An Intel Tiger Lake chip is displayed at an Intel news conference during the 2020 CES in Las Vegas, Nevada, U.S. January 6, 2020.
NEW YORK--Intel Corp will greatly expand its advanced chip manufacturing capacity as the new chief executive announced plans to spend as much as $20 billion to build two factories in Arizona and open its factories to outside customers.
The move by CEO Pat Gelsinger on Tuesday aims to restore Intel's reputation after manufacturing stumbles sent shares plunging last year. The strategy will directly challenge the two other companies in the world that can make the most advanced chips, Taiwan's Semiconductor Manufacturing Co Ltd (TSMC) and Korea's Samsung Electronics Co Ltd.
And it will aim to tilt a technological balance of power back to the United States and Europe as government leaders on both continents have become concerned about the risks of a concentration of chipmaking in Taiwan given tensions with China.
Intel shares rose 7.5% after the company disclosed its new strategy and full-year financial guidance for 2021. Some investors such as Third Point LLC had previously urged Intel to consider spinning off its costly chip manufacturing operations.

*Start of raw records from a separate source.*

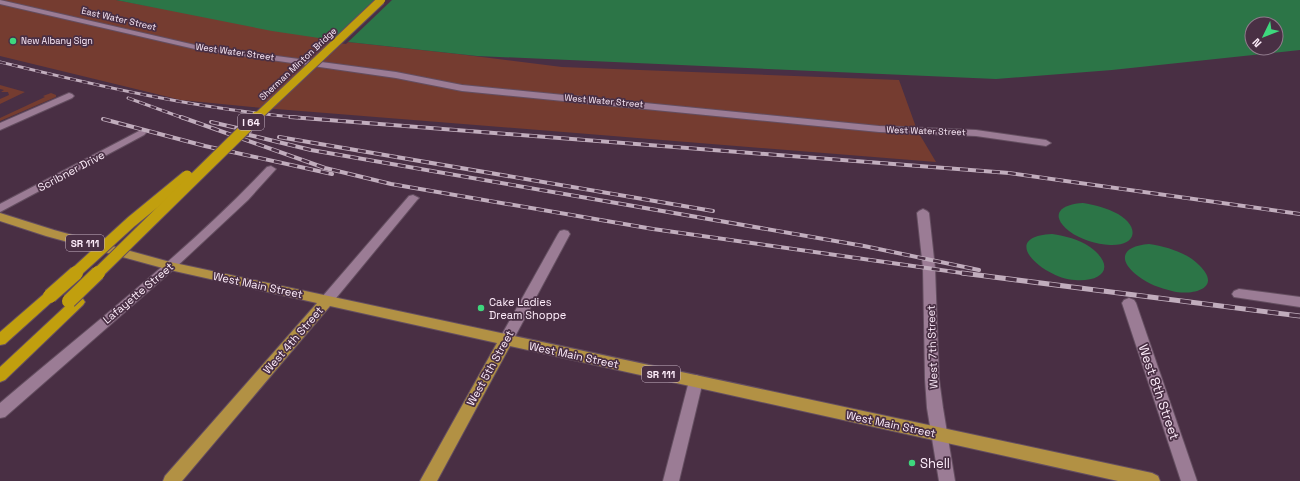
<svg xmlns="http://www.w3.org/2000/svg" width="1300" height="481" viewBox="0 0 1300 481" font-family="'Space Grotesk',sans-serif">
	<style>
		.green { fill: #753c30 }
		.water { fill: #2c7547; fill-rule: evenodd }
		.pier { fill: #492f44 }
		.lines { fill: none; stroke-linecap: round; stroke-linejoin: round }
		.minor-casing { stroke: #644e60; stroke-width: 2 }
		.major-casing { stroke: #644e60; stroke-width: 2 }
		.highway-casing { stroke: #644e60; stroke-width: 2 }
		.minor { fill: #9b7c95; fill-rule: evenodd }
		.major { fill: #b29144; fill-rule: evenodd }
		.highway { fill: #c19f0e; fill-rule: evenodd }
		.rail-far2-casing { stroke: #c1adbd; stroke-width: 3 }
		.rail-far1-casing { stroke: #c1adbd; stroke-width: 4 }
		.rail-casing { stroke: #c1adbd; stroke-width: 5 }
		.rail-far2 { stroke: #492f44; stroke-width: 2; stroke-dasharray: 6; stroke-linecap: butt }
		.rail-far1 { stroke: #492f44; stroke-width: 2.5; stroke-dasharray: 8; stroke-linecap: butt }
		.rail { stroke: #492f44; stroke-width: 3.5; stroke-dasharray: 11; stroke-linecap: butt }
		.highway-bridge-far2-casing { stroke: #644e60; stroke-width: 10; stroke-linecap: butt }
		.highway-bridge-far1-casing { stroke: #644e60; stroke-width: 13; stroke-linecap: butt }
		.highway-bridge-casing { stroke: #644e60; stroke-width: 16; stroke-linecap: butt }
		.highway-bridge-far2 { stroke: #c19f0e; stroke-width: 8 }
		.highway-bridge-far1 { stroke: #c19f0e; stroke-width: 11 }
		.highway-bridge { stroke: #c19f0e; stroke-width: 14 }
		.poi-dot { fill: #3ed77d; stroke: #492f44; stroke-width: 1.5 }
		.labels { text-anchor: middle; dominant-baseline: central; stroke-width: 3.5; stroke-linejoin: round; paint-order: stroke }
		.far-street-label { font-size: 9px; fill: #feedfb; stroke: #492f44 }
		.far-poi-label { font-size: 9px; fill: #feedfb; stroke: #492f44; text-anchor: start }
		.shield { fill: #492f44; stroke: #c8b4c4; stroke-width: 1 }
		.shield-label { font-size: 10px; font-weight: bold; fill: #feedfb }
		.street-label { font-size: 11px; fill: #feedfb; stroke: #492f44 }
		.poi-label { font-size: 11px; fill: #feedfb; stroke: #492f44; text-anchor: start }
		.near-street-label { font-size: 13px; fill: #feedfb; stroke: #492f44 }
		.near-poi-label { font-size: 13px; fill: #feedfb; stroke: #492f44; text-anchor: start }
	</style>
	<rect width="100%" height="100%" fill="#492f44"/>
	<g class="green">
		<polygon points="0,0 116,0 339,41 458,54 562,67 899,80 917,130 936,162 252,107 181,100 0,56"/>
		<polygon points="0,85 25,92 0,104 0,99 9,95 8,92 1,92 4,90 0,89"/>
		<polygon points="51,93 56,95 56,97 0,121 0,118 45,97 43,96"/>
	</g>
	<g class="water">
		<path d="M 116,0 L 1300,0 L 1300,50 L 1112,70 L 996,79 L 477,56 L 339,41 L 272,31 ZM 1252,24 L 1276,24 L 1276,48 L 1252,48 Z"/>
		<path d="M 1083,203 C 1095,205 1107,208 1118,214 C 1140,227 1137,246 1110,245 C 1096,244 1081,240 1069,231 C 1048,214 1062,204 1083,203 Z"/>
		<path d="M 1052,234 C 1065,236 1079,239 1090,247 C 1116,266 1104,282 1075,280 C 1045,279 996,237 1052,234 Z"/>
		<path d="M 1149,244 C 1167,247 1186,252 1199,265 C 1224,289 1191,296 1172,291 C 1160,288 1148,284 1138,276 C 1116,259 1123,246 1149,244 Z"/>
	</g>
	<polygon class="pier" points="376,0 392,0 346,44 330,42"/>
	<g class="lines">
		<g class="minor-casing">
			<g id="minor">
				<polygon points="0,0 195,45 396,72 462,85 879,126 976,130 1046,140 1051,143 1046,146 976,136 879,132 462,91 396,78 195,49 0,4"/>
				<polygon points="69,93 72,94 74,96 72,98 0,130 0,123"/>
				<polygon points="141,130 144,131 146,133 144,135 0,212 0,204"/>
				<path d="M 271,166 L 276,169 L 248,200 L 174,269 L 5,417 L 0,418 L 0,403 C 90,326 186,253 267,167 Z"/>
				<polygon points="413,195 419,198 417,200 332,303 327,305 322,303 320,300 322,297 409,196"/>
				<polygon points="923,209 927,211 929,213 935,268 939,379 943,408 955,481 939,481 927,408 925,379 923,268 917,213 919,211"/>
				<polygon points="564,230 568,231 570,234 511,344 506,345 501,344 499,340 501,336 558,234 560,231"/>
				<polygon points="1239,289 1300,297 1300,307 1234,297 1232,294 1234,291"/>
				<polygon points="1129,298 1134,300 1136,303 1197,481 1181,481 1122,303 1124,300"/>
				<polygon points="696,375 701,377 703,381 679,481 663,481 689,381 691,377"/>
			</g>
		</g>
		<g class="major-casing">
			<polygon id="major" points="0,213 54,230 170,262 1152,473 1158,476 1160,481 1118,481 510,346 437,481 420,481 497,343 330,306 182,481 163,481 165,476 317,303 170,270 46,236 0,221"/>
		</g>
		<g class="highway-casing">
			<g id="highway">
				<polygon points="50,291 55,293 57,296 55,299 5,344 0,345 0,332 45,293"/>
				<polygon points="78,297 83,299 85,302 83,305 5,380 0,382 0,367 73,299"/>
			</g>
		</g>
		<use href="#minor" class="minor"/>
		<use href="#major" class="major"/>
		<use href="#highway" class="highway"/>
		<g class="rail-far2-casing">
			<g id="rail-far2">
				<path d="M 0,62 C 102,87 198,109 303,118"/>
				<polyline points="128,98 183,118"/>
			</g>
		</g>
		<g class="rail-far1-casing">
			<g id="rail-far1">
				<polyline points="181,117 325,168 391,184 653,229 969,274"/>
				<polyline points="290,117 1009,173 1300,214"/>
				<polyline points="103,119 205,146 332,174"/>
				<polyline points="211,122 250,131"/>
				<polyline points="241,133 311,150 864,246 979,270"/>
				<polyline points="279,137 713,211"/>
			</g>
		</g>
		<g class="rail-casing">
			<polyline id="rail" points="962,273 1300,316"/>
		</g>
		<use href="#rail-far2" class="rail-far2"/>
		<use href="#rail-far1" class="rail-far1"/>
		<use href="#rail" class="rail"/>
		<g class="highway-bridge-far2-casing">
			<polyline id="highway-bridge-far2" points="256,118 381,0"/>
		</g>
		<g class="highway-bridge-far1-casing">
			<g id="highway-bridge-far1">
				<polyline points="74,274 131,222 187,176"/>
				<polyline points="97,274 257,117"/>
			</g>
		</g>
		<g class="highway-bridge-casing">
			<g id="highway-bridge">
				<polyline points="50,296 76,273"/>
				<polyline points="69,301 98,273"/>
			</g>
		</g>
		<use href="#highway-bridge-far2" class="highway-bridge-far2"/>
		<use href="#highway-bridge-far1" class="highway-bridge-far1"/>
		<use href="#highway-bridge" class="highway-bridge"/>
	</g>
	<g class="poi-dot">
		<circle cx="13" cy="41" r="4"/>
		<circle cx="481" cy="308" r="4"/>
		<circle cx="912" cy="463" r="4"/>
	</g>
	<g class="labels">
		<g class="far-street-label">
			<text transform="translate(119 19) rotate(13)">East Water Street</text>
			<text transform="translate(235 52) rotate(8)">West Water Street</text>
			<text transform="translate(298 64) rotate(-43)">Sherman Minton Bridge</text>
			<text transform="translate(604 101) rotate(5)">West Water Street</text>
			<text transform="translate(926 131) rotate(2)">West Water Street</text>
		</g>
		<g class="far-poi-label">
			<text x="21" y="41">New Albany Sign</text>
		</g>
		<g class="shield">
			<rect x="238" y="114" width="26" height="16" rx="3"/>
			<rect x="66" y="235" width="38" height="16" rx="3"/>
			<rect x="642" y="366" width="38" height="16" rx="3"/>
		</g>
		<g class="shield-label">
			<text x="251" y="122">I 64</text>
			<text x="85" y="243">SR 111</text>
			<text x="661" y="374">SR 111</text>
		</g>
		<g class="street-label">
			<text transform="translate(71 171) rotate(-28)">Scribner Drive</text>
			<text transform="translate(258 285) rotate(12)">West Main Street</text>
			<text transform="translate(138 293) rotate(-40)">Lafayette Street</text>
			<text transform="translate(293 340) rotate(-49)">West 4th Street</text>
			<text transform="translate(932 347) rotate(-92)">West 7th Street</text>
			<text transform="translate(574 355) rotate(12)">West Main Street</text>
			<text transform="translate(490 368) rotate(-61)">West 5th Street</text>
			<text transform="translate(891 424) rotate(12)">West Main Street</text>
		</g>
		<g class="poi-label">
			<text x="489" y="302">Cake Ladies<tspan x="489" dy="13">Dream Shoppe</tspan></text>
		</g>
		<g class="near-street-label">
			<text transform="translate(1159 392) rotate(71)">West 8th Street</text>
		</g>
		<g class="near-poi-label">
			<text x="920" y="463">Shell</text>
		</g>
	</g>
	<g transform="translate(1264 36) rotate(227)"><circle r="19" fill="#492f44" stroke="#917b8d"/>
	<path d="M0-3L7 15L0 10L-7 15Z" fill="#3ed77d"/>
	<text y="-6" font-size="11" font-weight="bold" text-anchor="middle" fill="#feedfb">N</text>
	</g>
</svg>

Intel said it expects $72 billion in revenue and adjusted earnings per share of $4.55, compared with analyst estimates of $72.9 billion and $4.77 per share, according to Refinitiv data. The company said it expects to spend $19 billion to $20 billion on capital expenditures.
Gelsinger said that 2021 forecast "reflects the industry-wide shortage" of some components such as substrates.
Intel is one of the few remaining semiconductor companies that both designs and manufactures its own chips. Rival chip designers such as Qualcomm Inc and Apple Inc rely on contract manufacturers.
In an interview with Reuters, Gelsinger said Intel has "fully resolved" its problems with its most recent manufacturing technology and is "all systems go" on chips for 2023. It now plans a massive manufacturing expansion.
That will include spending $20 billion on two new factories at an existing campus in Chandler, Arizona, that will create 3,000 permanent jobs. Intel will then work on future sites in the United States and in Europe, Gelsinger said.
Intel will use those factories to make its own chips but also open them to outside customers in what is called a "foundry" business model in the chip industry. Gelsinger said the new factories will focus on cutting-edge computing chip manufacturing, rather than the older or specialty technologies that some manufacturers such as GlobalFoundries specialize in.